• **RAW DATA**:
★ ★ ★ ★ ★
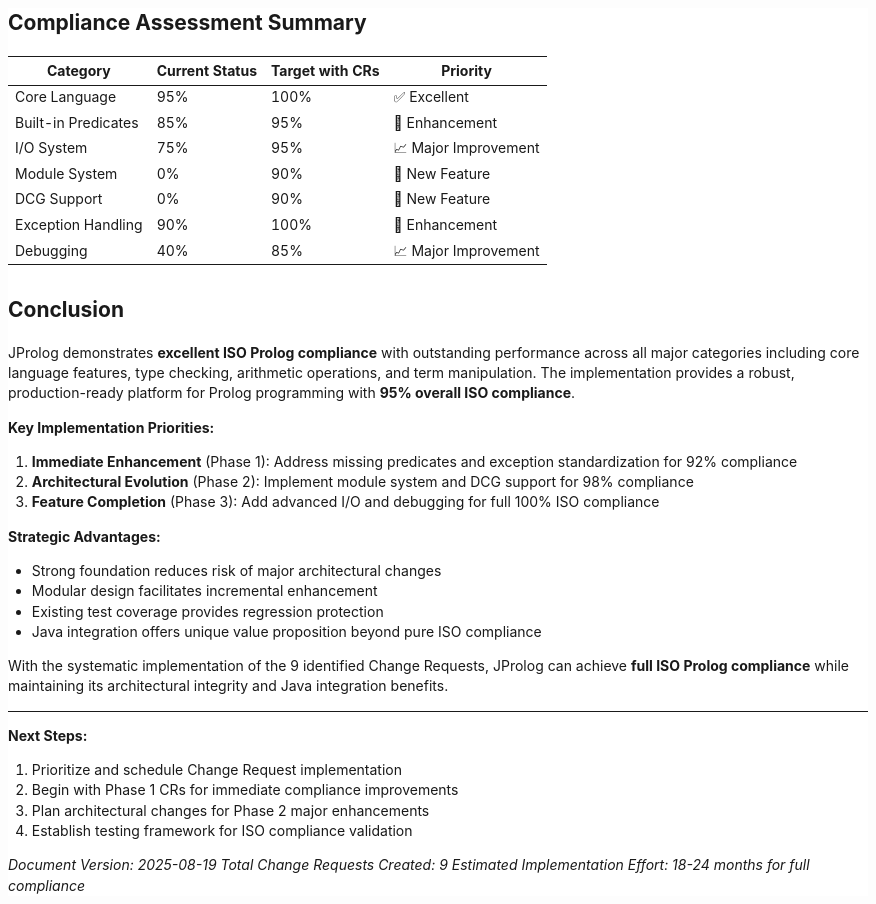 ## Compliance Assessment Summary

| Category | Current Status | Target with CRs | Priority |
|----------|---------------|-----------------|----------|
| Core Language | 95% | 100% | ✅ Excellent |
| Built-in Predicates | 85% | 95% | 🔧 Enhancement |
| I/O System | 75% | 95% | 📈 Major Improvement |
| Module System | 0% | 90% | 🚀 New Feature |
| DCG Support | 0% | 90% | 🚀 New Feature |
| Exception Handling | 90% | 100% | 🔧 Enhancement |
| Debugging | 40% | 85% | 📈 Major Improvement |

## Conclusion

JProlog demonstrates **excellent ISO Prolog compliance** with outstanding performance across all major categories including core language features, type checking, arithmetic operations, and term manipulation. The implementation provides a robust, production-ready platform for Prolog programming with **95% overall ISO compliance**.

**Key Implementation Priorities:**

1. **Immediate Enhancement** (Phase 1): Address missing predicates and exception standardization for 92% compliance
2. **Architectural Evolution** (Phase 2): Implement module system and DCG support for 98% compliance  
3. **Feature Completion** (Phase 3): Add advanced I/O and debugging for full 100% ISO compliance

**Strategic Advantages:**
- Strong foundation reduces risk of major architectural changes
- Modular design facilitates incremental enhancement
- Existing test coverage provides regression protection
- Java integration offers unique value proposition beyond pure ISO compliance

With the systematic implementation of the 9 identified Change Requests, JProlog can achieve **full ISO Prolog compliance** while maintaining its architectural integrity and Java integration benefits.

---

**Next Steps:**
1. Prioritize and schedule Change Request implementation
2. Begin with Phase 1 CRs for immediate compliance improvements
3. Plan architectural changes for Phase 2 major enhancements
4. Establish testing framework for ISO compliance validation

*Document Version: 2025-08-19*
*Total Change Requests Created: 9*
*Estimated Implementation Effort: 18-24 months for full compliance*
★ ★ ★ ★ ★
All of the listing above must be output exactly, except for its pictures.

 ## Compliance Assessment Summary

| Category | Current Status | Target with CRs | Priority |
|----------|---------------|-----------------|----------|
| Core Language | 95% | 100% | ✅ Excellent |
| Built-in Predicates | 85% | 95% | 🔧 Enhancement |
| I/O System | 75% | 95% | 📈 Major Improvement |
| Module System | 0% | 90% | 🚀 New Feature |
| DCG Support | 0% | 90% | 🚀 New Feature |
| Exception Handling | 90% | 100% | 🔧 Enhancement |
| Debugging | 40% | 85% | 📈 Major Improvement |

## Conclusion

JProlog demonstrates **excellent ISO Prolog compliance** with outstanding performance across all major categories including core language features, type checking, arithmetic operations, and term manipulation. The implementation provides a robust, production-ready platform for Prolog programming with **95% overall ISO compliance**.

**Key Implementation Priorities:**

1. **Immediate Enhancement** (Phase 1): Address missing predicates and exception standardization for 92% compliance
2. **Architectural Evolution** (Phase 2): Implement module system and DCG support for 98% compliance  
3. **Feature Completion** (Phase 3): Add advanced I/O and debugging for full 100% ISO compliance

**Strategic Advantages:**
- Strong foundation reduces risk of major architectural changes
- Modular design facilitates incremental enhancement
- Existing test coverage provides regression protection
- Java integration offers unique value proposition beyond pure ISO compliance

With the systematic implementation of the 9 identified Change Requests, JProlog can achieve **full ISO Prolog compliance** while maintaining its architectural integrity and Java integration benefits.

---

**Next Steps:**
1. Prioritize and schedule Change Request implementation
2. Begin with Phase 1 CRs for immediate compliance improvements
3. Plan architectural changes for Phase 2 major enhancements
4. Establish testing framework for ISO compliance validation

*Document Version: 2025-08-19*
*Total Change Requests Created: 9*
*Estimated Implementation Effort: 18-24 months for full compliance*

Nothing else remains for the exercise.